The best mainframe security plan is routine and cyclical. You start by developing your security strategy. You might even bring on a consultant or outside vendor to advise you on the best tools to help safeguard your Big Iron. Then you monitor your mainframe. You stay alert for any red flags and when you see one, you mark it as an action item to immediately address. You make a tweak to your strategy or develop a new security protocol to fill that gap. And then you go back to monitoring.
You do regular self-audits to make sure you’re remaining compliant.
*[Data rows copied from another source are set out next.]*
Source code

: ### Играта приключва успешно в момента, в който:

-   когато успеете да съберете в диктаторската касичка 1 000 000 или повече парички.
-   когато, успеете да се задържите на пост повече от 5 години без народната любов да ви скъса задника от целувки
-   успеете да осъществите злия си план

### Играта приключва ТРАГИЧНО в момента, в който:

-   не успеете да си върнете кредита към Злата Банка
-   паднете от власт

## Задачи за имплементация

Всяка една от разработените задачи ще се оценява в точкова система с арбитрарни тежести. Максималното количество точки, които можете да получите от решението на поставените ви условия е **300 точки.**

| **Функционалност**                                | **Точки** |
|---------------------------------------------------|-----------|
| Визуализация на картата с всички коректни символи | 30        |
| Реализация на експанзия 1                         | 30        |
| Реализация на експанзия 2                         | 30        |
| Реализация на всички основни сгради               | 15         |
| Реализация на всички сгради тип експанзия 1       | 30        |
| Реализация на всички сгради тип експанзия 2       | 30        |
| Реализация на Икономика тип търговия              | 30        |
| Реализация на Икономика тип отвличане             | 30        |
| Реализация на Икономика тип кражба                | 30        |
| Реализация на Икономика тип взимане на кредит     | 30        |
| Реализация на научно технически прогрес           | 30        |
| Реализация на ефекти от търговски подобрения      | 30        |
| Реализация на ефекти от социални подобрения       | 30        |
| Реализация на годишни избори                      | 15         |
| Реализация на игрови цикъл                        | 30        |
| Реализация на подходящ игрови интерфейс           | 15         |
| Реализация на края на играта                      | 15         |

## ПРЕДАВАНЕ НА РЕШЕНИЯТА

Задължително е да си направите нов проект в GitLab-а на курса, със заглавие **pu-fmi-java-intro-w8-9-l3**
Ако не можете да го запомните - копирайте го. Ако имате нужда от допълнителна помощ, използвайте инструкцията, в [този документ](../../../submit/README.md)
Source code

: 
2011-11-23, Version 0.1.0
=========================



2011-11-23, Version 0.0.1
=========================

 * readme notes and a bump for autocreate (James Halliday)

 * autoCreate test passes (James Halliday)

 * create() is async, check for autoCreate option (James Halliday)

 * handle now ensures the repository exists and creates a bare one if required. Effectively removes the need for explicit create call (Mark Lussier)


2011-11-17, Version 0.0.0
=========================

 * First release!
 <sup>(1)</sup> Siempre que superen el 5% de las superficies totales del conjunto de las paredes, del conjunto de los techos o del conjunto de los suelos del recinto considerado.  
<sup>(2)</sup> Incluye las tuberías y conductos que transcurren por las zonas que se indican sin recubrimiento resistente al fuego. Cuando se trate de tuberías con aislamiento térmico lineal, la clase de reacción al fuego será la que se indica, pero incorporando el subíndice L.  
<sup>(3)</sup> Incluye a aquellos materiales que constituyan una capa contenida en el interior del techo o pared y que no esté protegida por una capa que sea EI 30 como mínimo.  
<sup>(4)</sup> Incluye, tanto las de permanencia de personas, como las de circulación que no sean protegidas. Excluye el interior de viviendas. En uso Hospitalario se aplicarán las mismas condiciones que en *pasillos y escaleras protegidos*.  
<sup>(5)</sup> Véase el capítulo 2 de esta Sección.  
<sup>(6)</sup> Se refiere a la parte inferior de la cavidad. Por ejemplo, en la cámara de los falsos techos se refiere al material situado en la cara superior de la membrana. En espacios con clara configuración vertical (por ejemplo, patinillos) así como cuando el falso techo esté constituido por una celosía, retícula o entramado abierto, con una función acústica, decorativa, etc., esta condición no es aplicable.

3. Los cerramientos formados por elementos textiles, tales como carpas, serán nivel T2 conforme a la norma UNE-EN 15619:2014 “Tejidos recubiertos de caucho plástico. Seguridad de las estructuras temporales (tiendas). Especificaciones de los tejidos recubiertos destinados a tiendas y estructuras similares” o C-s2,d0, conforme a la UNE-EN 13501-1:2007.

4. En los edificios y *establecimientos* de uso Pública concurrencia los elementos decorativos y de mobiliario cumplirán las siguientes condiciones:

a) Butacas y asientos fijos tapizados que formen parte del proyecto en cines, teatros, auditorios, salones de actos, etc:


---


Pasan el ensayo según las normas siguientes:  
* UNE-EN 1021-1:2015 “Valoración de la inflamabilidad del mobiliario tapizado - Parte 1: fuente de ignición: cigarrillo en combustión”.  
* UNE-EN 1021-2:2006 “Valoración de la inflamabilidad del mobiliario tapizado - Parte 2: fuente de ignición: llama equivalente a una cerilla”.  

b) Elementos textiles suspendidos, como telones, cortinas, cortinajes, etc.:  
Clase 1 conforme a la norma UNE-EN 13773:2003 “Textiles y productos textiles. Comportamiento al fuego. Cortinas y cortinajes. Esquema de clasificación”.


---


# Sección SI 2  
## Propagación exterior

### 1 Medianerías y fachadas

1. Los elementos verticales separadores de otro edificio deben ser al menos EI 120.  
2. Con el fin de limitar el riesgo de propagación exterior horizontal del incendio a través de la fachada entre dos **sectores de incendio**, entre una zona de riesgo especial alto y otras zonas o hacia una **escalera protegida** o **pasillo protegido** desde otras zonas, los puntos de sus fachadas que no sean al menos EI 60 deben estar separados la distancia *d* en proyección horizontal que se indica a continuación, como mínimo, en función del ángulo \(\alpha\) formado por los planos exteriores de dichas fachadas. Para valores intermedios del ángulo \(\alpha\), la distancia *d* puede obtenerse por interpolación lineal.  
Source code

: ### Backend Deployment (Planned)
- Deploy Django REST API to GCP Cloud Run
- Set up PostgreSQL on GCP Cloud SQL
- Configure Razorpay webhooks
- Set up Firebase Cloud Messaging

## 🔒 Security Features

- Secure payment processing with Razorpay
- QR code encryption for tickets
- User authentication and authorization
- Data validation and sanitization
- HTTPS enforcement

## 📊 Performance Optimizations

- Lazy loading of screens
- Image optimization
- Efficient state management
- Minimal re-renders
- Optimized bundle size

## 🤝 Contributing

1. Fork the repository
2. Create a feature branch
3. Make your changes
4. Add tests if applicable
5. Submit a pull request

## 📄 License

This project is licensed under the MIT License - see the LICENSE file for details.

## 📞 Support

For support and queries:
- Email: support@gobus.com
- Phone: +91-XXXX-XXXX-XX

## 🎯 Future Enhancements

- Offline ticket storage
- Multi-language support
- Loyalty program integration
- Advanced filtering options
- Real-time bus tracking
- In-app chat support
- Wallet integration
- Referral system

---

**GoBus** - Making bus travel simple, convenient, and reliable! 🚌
You keep regular tabs on who’s accessing your data—whether that data is original or replicated—and you know when they accessed the data, why, and if it was shared with anyone else (even for legitimate reasons).
One major retailer was the victim of an insider breach involving a contract employee who “stole customer credit card information from an IBM mainframe application simply by copying the data from the screen. That Personally Identifiable Information (PII) ended up on the black market.” Implementing masked data—where sensitive customer data is visible to approved users only—would have likely prevented this costly and embarrassing mistake.
Likewise, there are other security tools that could have protected the data from falling into an unauthorized contractor’s hands. One way to significantly improve mainframe security is to integrate mainframe event data with a company’s SIEM platform.
Getting into this mainframe security routine is what helps CIOs sleep soundly at night, knowing that they are on top of what is happening with their company’s most sensitive data.